→ Exercise input:
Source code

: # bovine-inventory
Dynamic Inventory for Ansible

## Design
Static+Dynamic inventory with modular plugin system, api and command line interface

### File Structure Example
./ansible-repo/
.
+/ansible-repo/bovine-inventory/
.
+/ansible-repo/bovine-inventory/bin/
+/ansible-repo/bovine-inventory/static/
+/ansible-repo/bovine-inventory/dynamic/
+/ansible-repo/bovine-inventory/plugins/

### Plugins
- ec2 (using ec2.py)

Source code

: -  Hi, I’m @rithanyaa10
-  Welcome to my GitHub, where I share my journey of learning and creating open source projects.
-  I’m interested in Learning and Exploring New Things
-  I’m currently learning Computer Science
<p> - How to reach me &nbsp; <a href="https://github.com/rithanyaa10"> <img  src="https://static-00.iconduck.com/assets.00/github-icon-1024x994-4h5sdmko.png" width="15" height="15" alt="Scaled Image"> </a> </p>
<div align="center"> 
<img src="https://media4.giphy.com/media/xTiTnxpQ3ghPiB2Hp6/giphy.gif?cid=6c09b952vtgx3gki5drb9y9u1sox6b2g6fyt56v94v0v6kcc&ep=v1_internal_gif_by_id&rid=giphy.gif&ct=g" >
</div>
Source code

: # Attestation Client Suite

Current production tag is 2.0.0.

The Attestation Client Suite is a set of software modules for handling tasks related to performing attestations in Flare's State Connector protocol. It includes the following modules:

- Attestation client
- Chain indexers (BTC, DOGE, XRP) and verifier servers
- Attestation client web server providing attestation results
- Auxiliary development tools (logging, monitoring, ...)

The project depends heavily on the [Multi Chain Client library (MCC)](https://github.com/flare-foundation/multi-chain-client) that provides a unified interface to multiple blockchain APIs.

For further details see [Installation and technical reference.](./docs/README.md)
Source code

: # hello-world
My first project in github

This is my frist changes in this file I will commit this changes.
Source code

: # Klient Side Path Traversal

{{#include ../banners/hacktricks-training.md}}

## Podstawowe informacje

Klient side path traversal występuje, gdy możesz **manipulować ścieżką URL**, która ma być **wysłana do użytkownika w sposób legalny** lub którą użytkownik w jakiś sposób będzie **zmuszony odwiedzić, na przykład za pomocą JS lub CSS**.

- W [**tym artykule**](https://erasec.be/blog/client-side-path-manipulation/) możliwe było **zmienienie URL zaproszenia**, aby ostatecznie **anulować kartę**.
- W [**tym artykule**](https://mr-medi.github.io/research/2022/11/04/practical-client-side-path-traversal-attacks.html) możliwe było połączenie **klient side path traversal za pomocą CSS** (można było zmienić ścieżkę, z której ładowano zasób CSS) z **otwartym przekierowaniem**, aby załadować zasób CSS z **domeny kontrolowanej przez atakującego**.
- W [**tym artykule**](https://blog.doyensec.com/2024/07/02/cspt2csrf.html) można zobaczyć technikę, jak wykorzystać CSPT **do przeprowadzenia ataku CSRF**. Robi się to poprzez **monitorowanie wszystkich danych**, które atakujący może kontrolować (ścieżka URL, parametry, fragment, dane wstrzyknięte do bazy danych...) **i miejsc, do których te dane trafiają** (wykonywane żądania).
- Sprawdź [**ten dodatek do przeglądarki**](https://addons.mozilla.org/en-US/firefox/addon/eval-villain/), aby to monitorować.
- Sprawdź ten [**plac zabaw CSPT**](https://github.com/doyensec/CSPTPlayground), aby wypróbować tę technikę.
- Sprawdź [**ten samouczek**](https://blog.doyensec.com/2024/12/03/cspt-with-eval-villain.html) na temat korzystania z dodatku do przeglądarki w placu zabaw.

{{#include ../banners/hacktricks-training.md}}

→ Task item: Nothing in the data should be altered; please repeat it exactly.

→ Exercise solution:
Source code

: # bovine-inventory
Dynamic Inventory for Ansible

## Design
Static+Dynamic inventory with modular plugin system, api and command line interface

### File Structure Example
./ansible-repo/
.
+/ansible-repo/bovine-inventory/
.
+/ansible-repo/bovine-inventory/bin/
+/ansible-repo/bovine-inventory/static/
+/ansible-repo/bovine-inventory/dynamic/
+/ansible-repo/bovine-inventory/plugins/

### Plugins
- ec2 (using ec2.py)

Source code

: -  Hi, I’m @rithanyaa10
-  Welcome to my GitHub, where I share my journey of learning and creating open source projects.
-  I’m interested in Learning and Exploring New Things
-  I’m currently learning Computer Science
<p> - How to reach me &nbsp; <a href="https://github.com/rithanyaa10"> <img  src="https://static-00.iconduck.com/assets.00/github-icon-1024x994-4h5sdmko.png" width="15" height="15" alt="Scaled Image"> </a> </p>
<div align="center"> 
<img src="https://media4.giphy.com/media/xTiTnxpQ3ghPiB2Hp6/giphy.gif?cid=6c09b952vtgx3gki5drb9y9u1sox6b2g6fyt56v94v0v6kcc&ep=v1_internal_gif_by_id&rid=giphy.gif&ct=g" >
</div>
Source code

: # Attestation Client Suite

Current production tag is 2.0.0.

The Attestation Client Suite is a set of software modules for handling tasks related to performing attestations in Flare's State Connector protocol. It includes the following modules:

- Attestation client
- Chain indexers (BTC, DOGE, XRP) and verifier servers
- Attestation client web server providing attestation results
- Auxiliary development tools (logging, monitoring, ...)

The project depends heavily on the [Multi Chain Client library (MCC)](https://github.com/flare-foundation/multi-chain-client) that provides a unified interface to multiple blockchain APIs.

For further details see [Installation and technical reference.](./docs/README.md)
Source code

: # hello-world
My first project in github

This is my frist changes in this file I will commit this changes.
Source code

: # Klient Side Path Traversal

{{#include ../banners/hacktricks-training.md}}

## Podstawowe informacje

Klient side path traversal występuje, gdy możesz **manipulować ścieżką URL**, która ma być **wysłana do użytkownika w sposób legalny** lub którą użytkownik w jakiś sposób będzie **zmuszony odwiedzić, na przykład za pomocą JS lub CSS**.

- W [**tym artykule**](https://erasec.be/blog/client-side-path-manipulation/) możliwe było **zmienienie URL zaproszenia**, aby ostatecznie **anulować kartę**.
- W [**tym artykule**](https://mr-medi.github.io/research/2022/11/04/practical-client-side-path-traversal-attacks.html) możliwe było połączenie **klient side path traversal za pomocą CSS** (można było zmienić ścieżkę, z której ładowano zasób CSS) z **otwartym przekierowaniem**, aby załadować zasób CSS z **domeny kontrolowanej przez atakującego**.
- W [**tym artykule**](https://blog.doyensec.com/2024/07/02/cspt2csrf.html) można zobaczyć technikę, jak wykorzystać CSPT **do przeprowadzenia ataku CSRF**. Robi się to poprzez **monitorowanie wszystkich danych**, które atakujący może kontrolować (ścieżka URL, parametry, fragment, dane wstrzyknięte do bazy danych...) **i miejsc, do których te dane trafiają** (wykonywane żądania).
- Sprawdź [**ten dodatek do przeglądarki**](https://addons.mozilla.org/en-US/firefox/addon/eval-villain/), aby to monitorować.
- Sprawdź ten [**plac zabaw CSPT**](https://github.com/doyensec/CSPTPlayground), aby wypróbować tę technikę.
- Sprawdź [**ten samouczek**](https://blog.doyensec.com/2024/12/03/cspt-with-eval-villain.html) na temat korzystania z dodatku do przeglądarki w placu zabaw.

{{#include ../banners/hacktricks-training.md}}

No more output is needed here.